The club had invested millions on players to the point that they were in violation of the EFL’s Financial Fair Play regulations. Yet because their gamble paid off and promotion was achieved, they avoided punishment due to them suddenly falling under the Premier League’s jurisdiction. So when they did exactly what Birmingham City, Sheffield Wednesday, Derby County, Reading and more have done in recent years but escaped the kinds of punishment the rest were subjected to, Bournemouth had done little more than get away with exploiting a loophole.

They were able to go up scot-free, enjoying five seasons at the top table before suffering relegation in 2019-20. Their quick return to the top-flight after a two-year absence further highlights the crippling effect of the Premier League’s parachute payments, which has been a growing problem for the remaining 21 teams in the Championship for years. Their ascent to the Premier League again this summer alongside Fulham underlines further the assertion that the financial gap between the teams with parachute payments and those without has got way too big.

We already know Norwich City are making a swift return to the second tier for 2022-23 and, given their track record in recent years, you would put your money on them achieving automatic promotion already. It not only makes the narrative tiring but it’s boring as well. The beauty of the Championship used to be that the race for promotion was different almost every year and now it’s more or less known beforehand who will fill the top two spots and then it is just teams battling it out to make it into the play-off picture.
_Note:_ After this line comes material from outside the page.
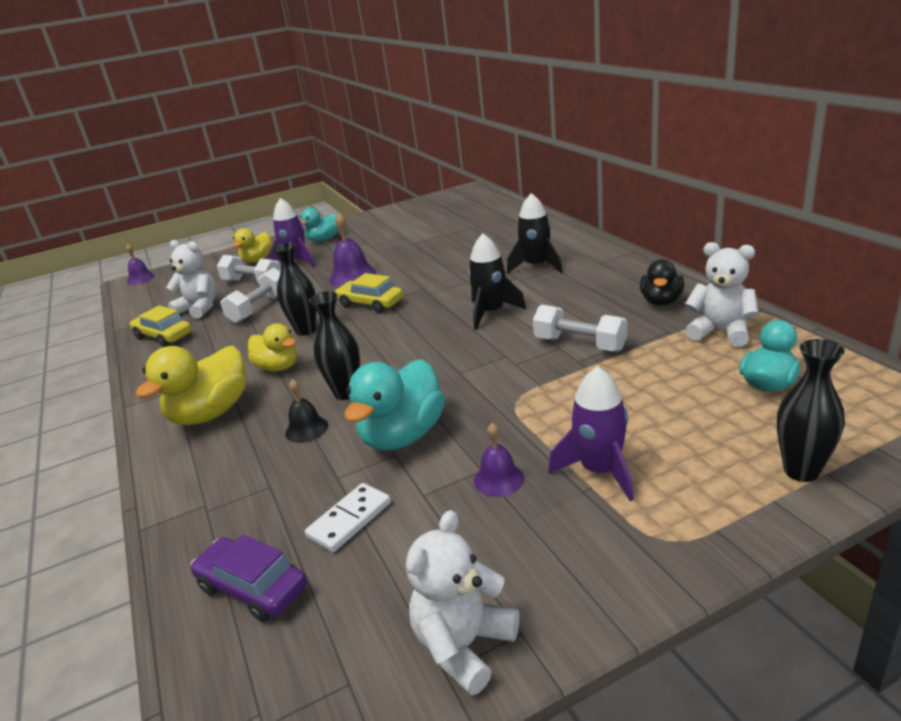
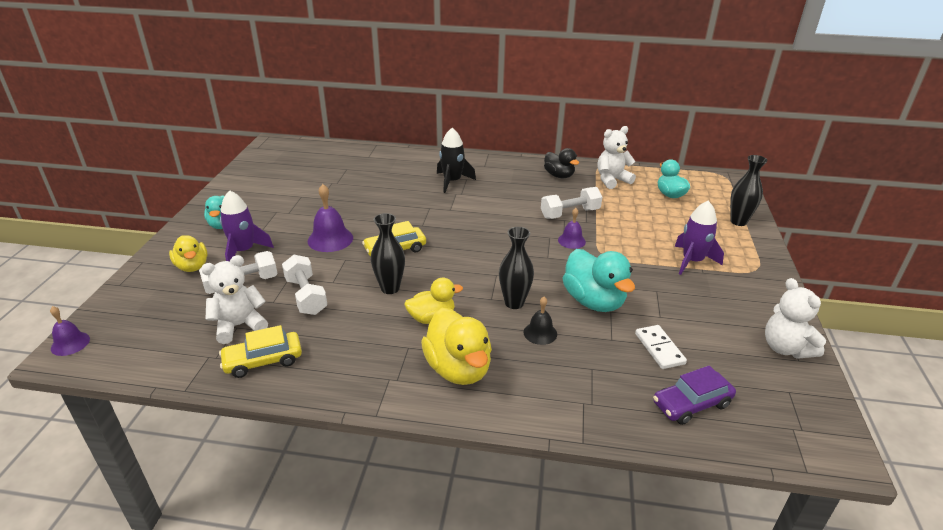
camera: 60 degrees left, 5 degrees up
black rocket [468,234,526,329] -> none
purple bell [474,423,524,497] -> purple bell moved to [558,208,586,249]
While this appears to be a rant specifically aimed at Bournemouth, they have only done what others have been able to do, throw money in to gamble on getting into the Premier League and then live off the EPL dollar. The gargantuan financial gap opening up between the top two tiers of English football and the EFL as a result, is concerning to say the least.

As already mentioned, Norwich are the chiefs of swapping divisions, with an inability to come to terms with the top flight. Yet when they come back down they are streets ahead of their rivals and it is almost a walk in the park for them to go back up for another crack in the money league.

It was reported in November that the Premier League and the EFL were in talks over removing parachute payments, but the silence since that report has been deafening. It is something that certainly needs to be looked at to help the beautiful game so that some degree of integrity is kept and the Championship can be returned to its former, ‘anything can happen’, glory.

Everyone at Bournemouth should indeed indulge themselves in celebration for their accomplishment, but after receiving a combined £75 million over the last two years (reportedly lessened due to the Covid-19 pandemic) to cushion the blow of relegation, this promotion was more of an inevitability. And for those covering this story, they need to realise that they are not a club who have triumphed against all the odds to get where they are.

The growing financial gap in football is a pandemic in itself, and for as long as parachute payments remain in place it’s simply not going to get any better.